**Problem statement:** Copy every line of the listing below word for word, leaving out the pictures.

* BEGIN Listing *

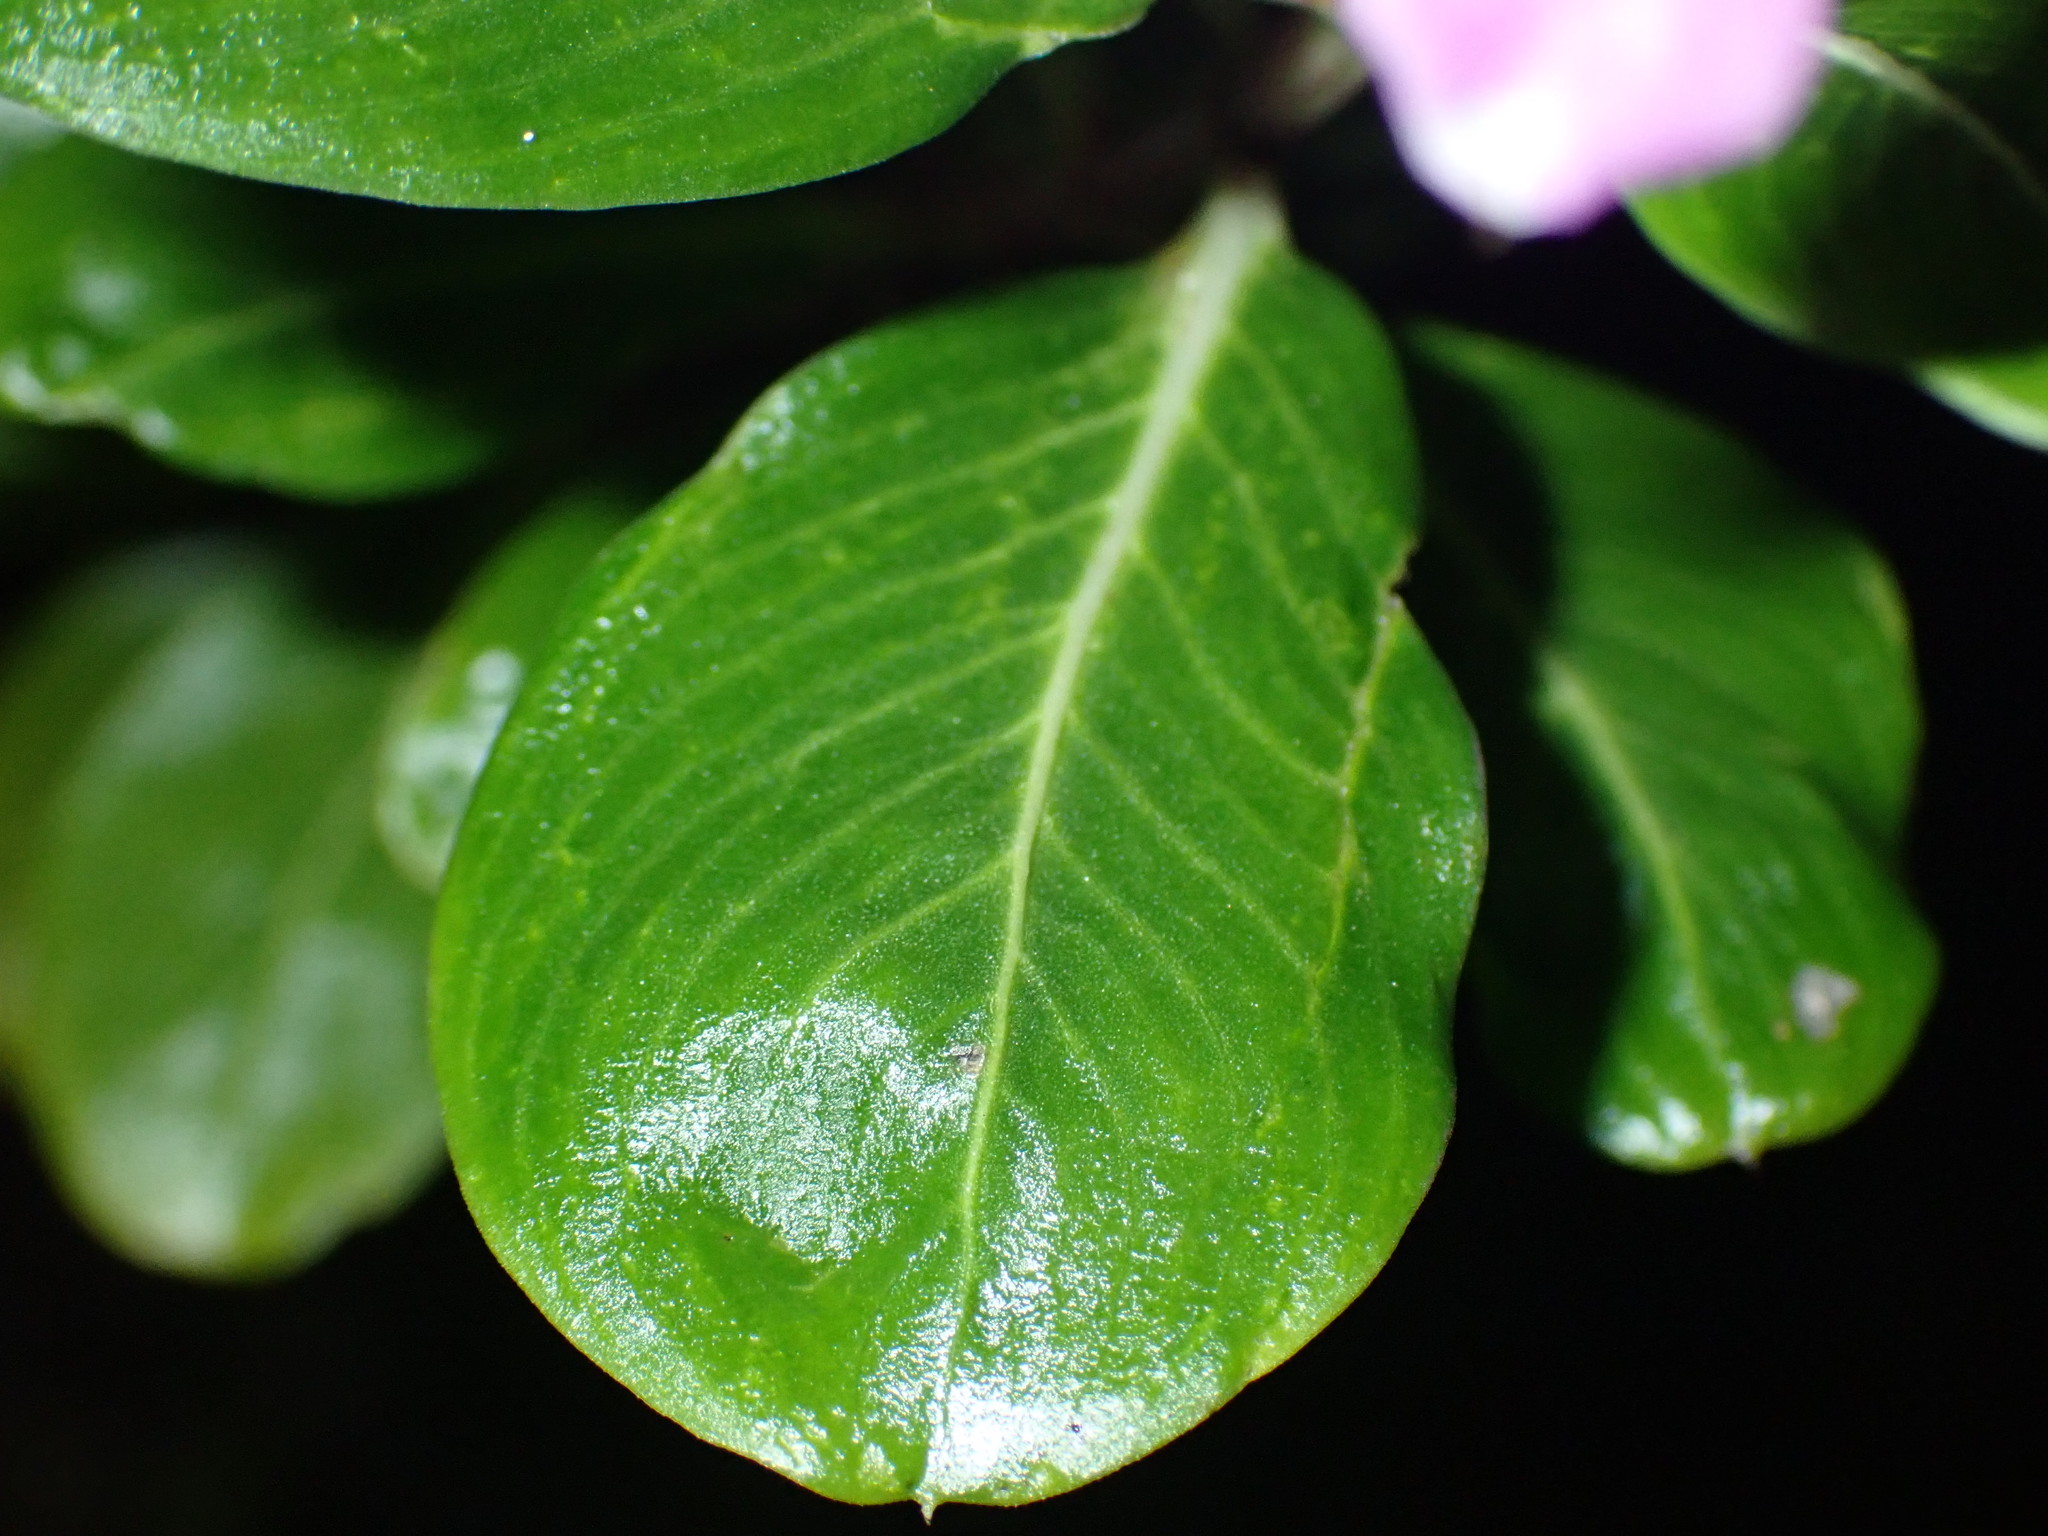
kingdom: Plantae
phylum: Tracheophyta
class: Magnoliopsida
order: Gentianales
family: Apocynaceae
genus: Catharanthus
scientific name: Catharanthus roseus
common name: Madagascar periwinkle
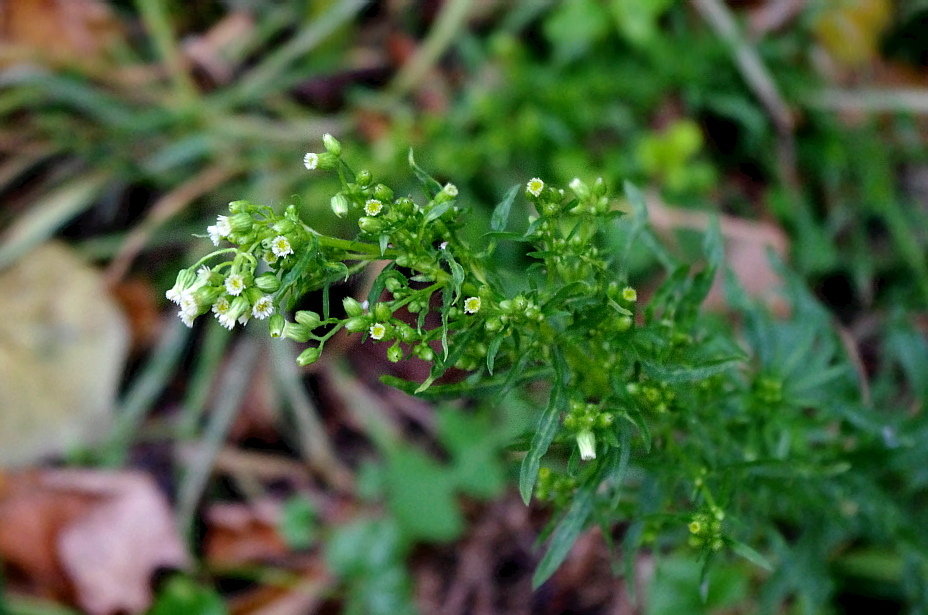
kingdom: Plantae
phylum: Tracheophyta
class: Magnoliopsida
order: Asterales
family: Asteraceae
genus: Erigeron
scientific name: Erigeron canadensis
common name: Canadian fleabane
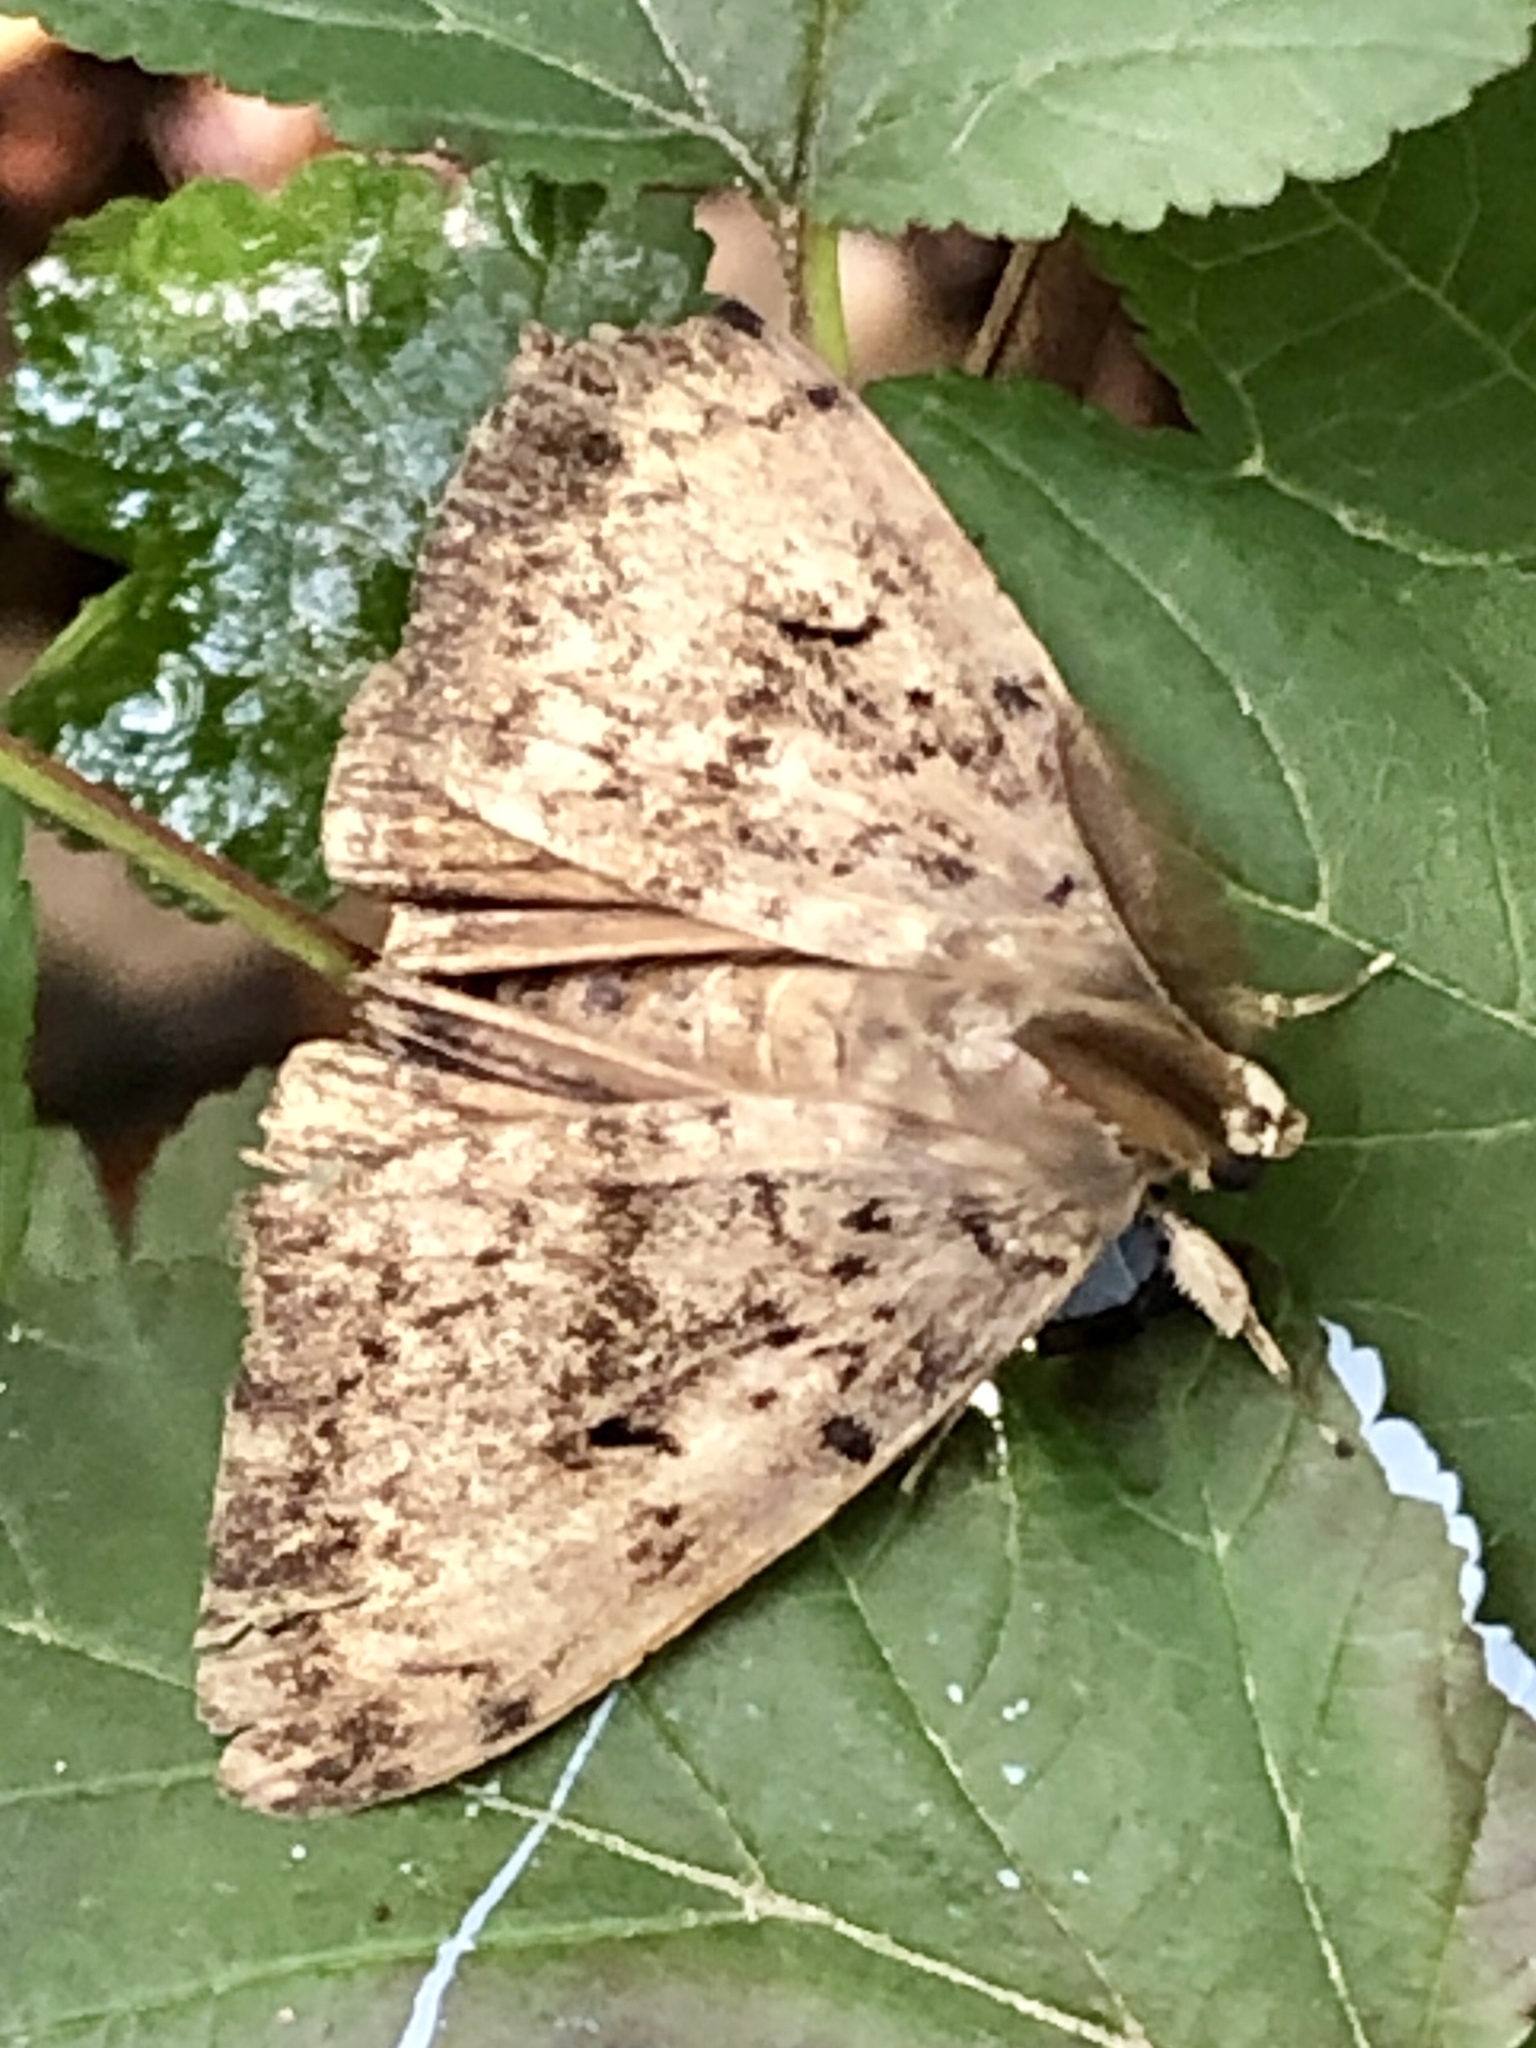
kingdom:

* END Listing *

**Correct response:**
kingdom: Plantae
phylum: Tracheophyta
class: Magnoliopsida
order: Gentianales
family: Apocynaceae
genus: Catharanthus
scientific name: Catharanthus roseus
common name: Madagascar periwinkle
kingdom: Plantae
phylum: Tracheophyta
class: Magnoliopsida
order: Asterales
family: Asteraceae
genus: Erigeron
scientific name: Erigeron canadensis
common name: Canadian fleabane
kingdom:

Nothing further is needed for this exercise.